Wenn es beim Einkaufen die Wahl zwischen Brokkoli und Blumenkohl gibt, wählt der Ingenieur Blumenkohl. Und wenn ich dann frage, wie er den gern zubereitet hätte, kommt „GELB“. Und alle, die Blumenkohl nur als totgekochtes Gemüse mit brauner Butter kennen, passen jetzt auf:

Zuerst binden wir uns mal eine Schürze um, denn dieses Gericht hat das Zeug dazu, T-Shirts nachhaltig zu versauen. Fertig? Jetzt aber. Der Blumenkohl wird geputzt und mit ordentlich Salz und Kurkuma in einem Topf kurz gekocht. Nebenbei werden in einer Pfanne Zwiebelwürfel angeschwitzt. Dann etwas Mehl (nur wenig) dazu und etwas von dem Blumenkohlwasser zugeben. Zwischendurch freuen, der Blumenkohl ist jetzt schon schön gelb.

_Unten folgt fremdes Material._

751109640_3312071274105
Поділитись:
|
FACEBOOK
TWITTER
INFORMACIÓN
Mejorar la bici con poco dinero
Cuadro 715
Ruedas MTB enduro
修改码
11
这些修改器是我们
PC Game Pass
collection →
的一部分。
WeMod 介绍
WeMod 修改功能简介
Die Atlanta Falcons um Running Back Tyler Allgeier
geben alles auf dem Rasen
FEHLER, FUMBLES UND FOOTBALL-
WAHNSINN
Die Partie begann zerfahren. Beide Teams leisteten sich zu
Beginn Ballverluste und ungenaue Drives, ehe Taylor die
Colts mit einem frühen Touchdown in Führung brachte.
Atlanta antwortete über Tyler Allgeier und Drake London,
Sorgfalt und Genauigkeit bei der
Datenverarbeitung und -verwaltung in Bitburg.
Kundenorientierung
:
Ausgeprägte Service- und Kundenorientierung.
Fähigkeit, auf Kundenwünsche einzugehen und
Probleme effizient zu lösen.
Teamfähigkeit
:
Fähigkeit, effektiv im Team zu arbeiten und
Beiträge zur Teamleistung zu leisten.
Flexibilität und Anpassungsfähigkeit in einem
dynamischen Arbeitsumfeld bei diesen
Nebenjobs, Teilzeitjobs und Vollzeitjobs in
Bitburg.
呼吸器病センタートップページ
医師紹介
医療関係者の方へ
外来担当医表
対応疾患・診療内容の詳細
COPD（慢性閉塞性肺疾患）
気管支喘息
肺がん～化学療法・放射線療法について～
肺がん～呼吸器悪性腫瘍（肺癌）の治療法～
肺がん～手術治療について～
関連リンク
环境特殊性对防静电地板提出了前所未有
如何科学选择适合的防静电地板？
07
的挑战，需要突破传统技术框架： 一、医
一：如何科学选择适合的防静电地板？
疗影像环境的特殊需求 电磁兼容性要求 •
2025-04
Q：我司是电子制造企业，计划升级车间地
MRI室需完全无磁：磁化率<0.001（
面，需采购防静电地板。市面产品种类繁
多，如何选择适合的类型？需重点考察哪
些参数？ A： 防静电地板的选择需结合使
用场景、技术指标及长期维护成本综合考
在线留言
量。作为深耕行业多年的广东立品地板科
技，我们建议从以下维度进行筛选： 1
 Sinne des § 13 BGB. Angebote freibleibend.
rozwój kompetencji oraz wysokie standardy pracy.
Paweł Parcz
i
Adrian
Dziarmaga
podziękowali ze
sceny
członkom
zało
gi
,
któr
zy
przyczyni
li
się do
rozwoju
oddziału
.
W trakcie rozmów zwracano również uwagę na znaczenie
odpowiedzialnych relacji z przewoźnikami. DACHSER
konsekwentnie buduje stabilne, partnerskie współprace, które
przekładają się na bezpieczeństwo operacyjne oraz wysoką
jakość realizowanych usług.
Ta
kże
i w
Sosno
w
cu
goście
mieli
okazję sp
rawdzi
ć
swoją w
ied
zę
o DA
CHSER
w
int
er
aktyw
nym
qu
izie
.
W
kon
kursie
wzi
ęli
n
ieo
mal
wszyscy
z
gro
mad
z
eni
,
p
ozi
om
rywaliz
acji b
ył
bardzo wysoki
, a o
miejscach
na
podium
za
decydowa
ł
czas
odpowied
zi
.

Als nächstes kommt eine gute Handvoll Rosinen mit in die Pfanne und dann kann der Blumenkohl auch schon dazu. Wer hat, gibt noch eine in Würfel geschnittene Tomate dazu. Kurz blubbern lassen, dann schon mal den Herd ausschalten, der Rest geht so. An die Soße kommen jetzt noch etwas Minze (die aus dem Frost für Tee geht prima) und 1 Becher Sahne (darum schon mal ausschalten, wird sonst flockig) und mit Salz abschmecken. Fertig! Hurra!!

Dazu gibt es bei uns Reis, den mache ich immer so.
Und ganz wichtig: wer so kocht, ist nicht mit Abwaschen dran.